Un de leur ennemi désigné Stefan Sihler, promoteur immobilier, balaye les critiques, vante le potentiel de développement d’activités de loisirs sur les terrains encore vierges, souligne les créations d’emplois, et fustige les opposants, supposément bénéficiaires de Harz IV. Der Spiegel y voit un conflit entre ceux qui habitent la ville et y cherchent des espaces de liberté, et ceux qui gagnent de l’argent grâce à la ville.
Aujourd’hui, les adversaires de Mediaspree abhorrent toujours autant l’O2 Arena, dénoncent l’absence de logements sociaux et entendent protéger les derniers parcelles de nature des rives de la spree.

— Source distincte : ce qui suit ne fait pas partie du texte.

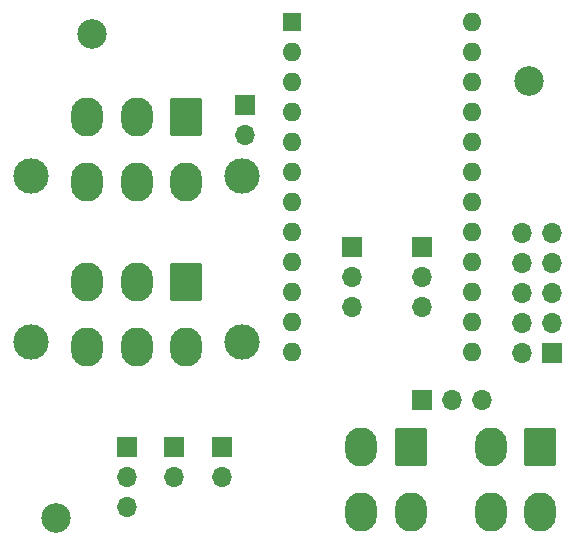
<source format=gbr>
%TF.GenerationSoftware,KiCad,Pcbnew,(6.0.9)*%
%TF.CreationDate,2023-01-21T10:16:39-09:00*%
%TF.ProjectId,CONTROLLER_Radar Altimeter,434f4e54-524f-44c4-9c45-525f52616461,1*%
%TF.SameCoordinates,Original*%
%TF.FileFunction,Soldermask,Bot*%
%TF.FilePolarity,Negative*%
%FSLAX46Y46*%
G04 Gerber Fmt 4.6, Leading zero omitted, Abs format (unit mm)*
G04 Created by KiCad (PCBNEW (6.0.9)) date 2023-01-21 10:16:39*
%MOMM*%
%LPD*%
G01*
G04 APERTURE LIST*
G04 Aperture macros list*
%AMRoundRect*
0 Rectangle with rounded corners*
0 $1 Rounding radius*
0 $2 $3 $4 $5 $6 $7 $8 $9 X,Y pos of 4 corners*
0 Add a 4 corners polygon primitive as box body*
4,1,4,$2,$3,$4,$5,$6,$7,$8,$9,$2,$3,0*
0 Add four circle primitives for the rounded corners*
1,1,$1+$1,$2,$3*
1,1,$1+$1,$4,$5*
1,1,$1+$1,$6,$7*
1,1,$1+$1,$8,$9*
0 Add four rect primitives between the rounded corners*
20,1,$1+$1,$2,$3,$4,$5,0*
20,1,$1+$1,$4,$5,$6,$7,0*
20,1,$1+$1,$6,$7,$8,$9,0*
20,1,$1+$1,$8,$9,$2,$3,0*%
G04 Aperture macros list end*
%ADD10O,1.700000X1.700000*%
%ADD11R,1.700000X1.700000*%
%ADD12C,3.000000*%
%ADD13O,2.700000X3.300000*%
%ADD14RoundRect,0.250001X1.099999X1.399999X-1.099999X1.399999X-1.099999X-1.399999X1.099999X-1.399999X0*%
%ADD15O,1.600000X1.600000*%
%ADD16R,1.600000X1.600000*%
%ADD17C,2.500000*%
G04 APERTURE END LIST*
D10*
%TO.C,J17*%
X-63309240Y49000000D03*
X-65849240Y49000000D03*
D11*
X-68389240Y49000000D03*
%TD*%
D12*
%TO.C,J2*%
X-101489240Y53960000D03*
X-83689240Y53960000D03*
D13*
X-96789240Y53500000D03*
X-92589240Y53500000D03*
X-88389240Y53500000D03*
X-96789240Y59000000D03*
X-92589240Y59000000D03*
D14*
X-88389240Y59000000D03*
%TD*%
D12*
%TO.C,J1*%
X-101489240Y67960000D03*
X-83689240Y67960000D03*
D13*
X-96789240Y67500000D03*
X-92589240Y67500000D03*
X-88389240Y67500000D03*
X-96789240Y73000000D03*
X-92589240Y73000000D03*
D14*
X-88389240Y73000000D03*
%TD*%
D15*
%TO.C,U0*%
X-64149240Y81000000D03*
X-79389240Y53060000D03*
X-64149240Y78460000D03*
X-79389240Y55600000D03*
X-64149240Y75920000D03*
X-79389240Y58140000D03*
X-64149240Y73380000D03*
X-79389240Y60680000D03*
X-64149240Y70840000D03*
X-79389240Y63220000D03*
X-64149240Y68300000D03*
X-79389240Y65760000D03*
X-64149240Y65760000D03*
X-79389240Y68300000D03*
X-64149240Y63220000D03*
X-79389240Y70840000D03*
X-64149240Y60680000D03*
X-79389240Y73380000D03*
X-64149240Y58140000D03*
X-79389240Y75920000D03*
X-64149240Y55600000D03*
X-79389240Y78460000D03*
X-64149240Y53060000D03*
D16*
X-79389240Y81000000D03*
%TD*%
D17*
%TO.C,MK3*%
X-59389240Y76000000D03*
%TD*%
%TO.C,MK2*%
X-99389240Y39000000D03*
%TD*%
%TO.C,MK1*%
X-96389240Y80000000D03*
%TD*%
D10*
%TO.C,JP2*%
X-68389240Y56920000D03*
X-68389240Y59460000D03*
D11*
X-68389240Y62000000D03*
%TD*%
D10*
%TO.C,JP1*%
X-74389240Y56920000D03*
X-74389240Y59460000D03*
D11*
X-74389240Y62000000D03*
%TD*%
D10*
%TO.C,J16*%
X-83389240Y71460000D03*
D11*
X-83389240Y74000000D03*
%TD*%
D10*
%TO.C,J15*%
X-93389240Y39920000D03*
X-93389240Y42460000D03*
D11*
X-93389240Y45000000D03*
%TD*%
D10*
%TO.C,J14*%
X-85389240Y42460000D03*
D11*
X-85389240Y45000000D03*
%TD*%
D10*
%TO.C,J13*%
X-89389240Y42460000D03*
D11*
X-89389240Y45000000D03*
%TD*%
D10*
%TO.C,J5*%
X-59929240Y63160000D03*
X-57389240Y63160000D03*
X-59929240Y60620000D03*
X-57389240Y60620000D03*
X-59929240Y58080000D03*
X-57389240Y58080000D03*
X-59929240Y55540000D03*
X-57389240Y55540000D03*
X-59929240Y53000000D03*
D11*
X-57389240Y53000000D03*
%TD*%
D13*
%TO.C,J4*%
X-62589240Y39500000D03*
X-58389240Y39500000D03*
X-62589240Y45000000D03*
D14*
X-58389240Y45000000D03*
%TD*%
D13*
%TO.C,J3*%
X-73589240Y39500000D03*
X-69389240Y39500000D03*
X-73589240Y45000000D03*
D14*
X-69389240Y45000000D03*
%TD*%
M02*

</source>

Prenzlauer Berg : les lofts de luxe en question
Autrefois habité par des couches laborieuses, le quartier de Berlin-Est se transforme en quartier huppé à la mode. Rénovations en lofts luxueux, constructions de résidences, les travaux vont bon train. Les habitants des immeubles rénovés sont parfois contraints de déménager. Les voisins de l’un des chantiers, à leur tour menacés, protestent contre leur éviction programmée et contre les changements induits dans leurs modes de vie.
Les appartements rénovés coûtent plus cher : entre 3000 et 5000 euros le mètre carré. Un an avant la fin des travaux, les trois quarts des appartements sont déjà vendus et vont attirer des habitants plus aisés.
Quand Ludwig Stoffel, investisseur, voit dans ses ensembles « des défis uniques », des lotissements entiers à créer, le sociologue Andrej Holm, qui tient un blog sur la question, comparant la tendance berlinoise aux autres villes européennes, parle de « super-gentrification ». Der Spiegel souligne que la ville n’a imposé aucun quota de logements sociaux.
L’art contre le capital
L’espace artistique Tacheles est à la fois un « aimant » touristique et un lieu de créativité. Il s’est imposé comme symbole de l’effervescence consécutive à la chute du mur. Vingt ans après l’occupation du bâtiment, l’existence de Tacheles est en péril. Le terrain est la propriété de la HSH Nordbank, affaiblie par la crise financière. Le contrat de location passé avec la région-capitale court jusqu’en 2011. Au-delà, personne ne garantit l’avenir de l’endroit.
Les artistes présents craignent de devoir quitter les lieux pour une adresse moins centrale.
Lychener 64
Un documentaire a été consacré aux habitants de l’une des plus anciennes maisons de Prenzlauer Berg, située au 64 Lychener. Jakob Rühle, réalisateur du documentaire, avait lui même habité le bâtiment. Son film retrace le sort des habitants face à la rénovation du bâtiment : confrontés au bruit des travaux, à la poussière envahissante.
L’assainissement de l’immeuble, sa « modernisation », a été synonyme de déménagements pour la plupart des habitants, et d’augmentation des loyers une fois les appartements refaits. Une évolution symptomatique de l’embourgeoisement du quartier de Prenzlauer Berg et des transformations de la capitale.
Les riches se barricadent
Alors que le centre est le lieu de combat entre habitants et promoteurs immobiliers, aux portes de Berlin, à Potsdam, existe l’une des premières gated community de la métropole, Acadia, construite sur le modèle américain. Clôtures, caméras de surveillance et services de sécurité 24 heures sur 24.
De riches citoyens viennent y chercher le calme et se rassurer quant à leur sécurité.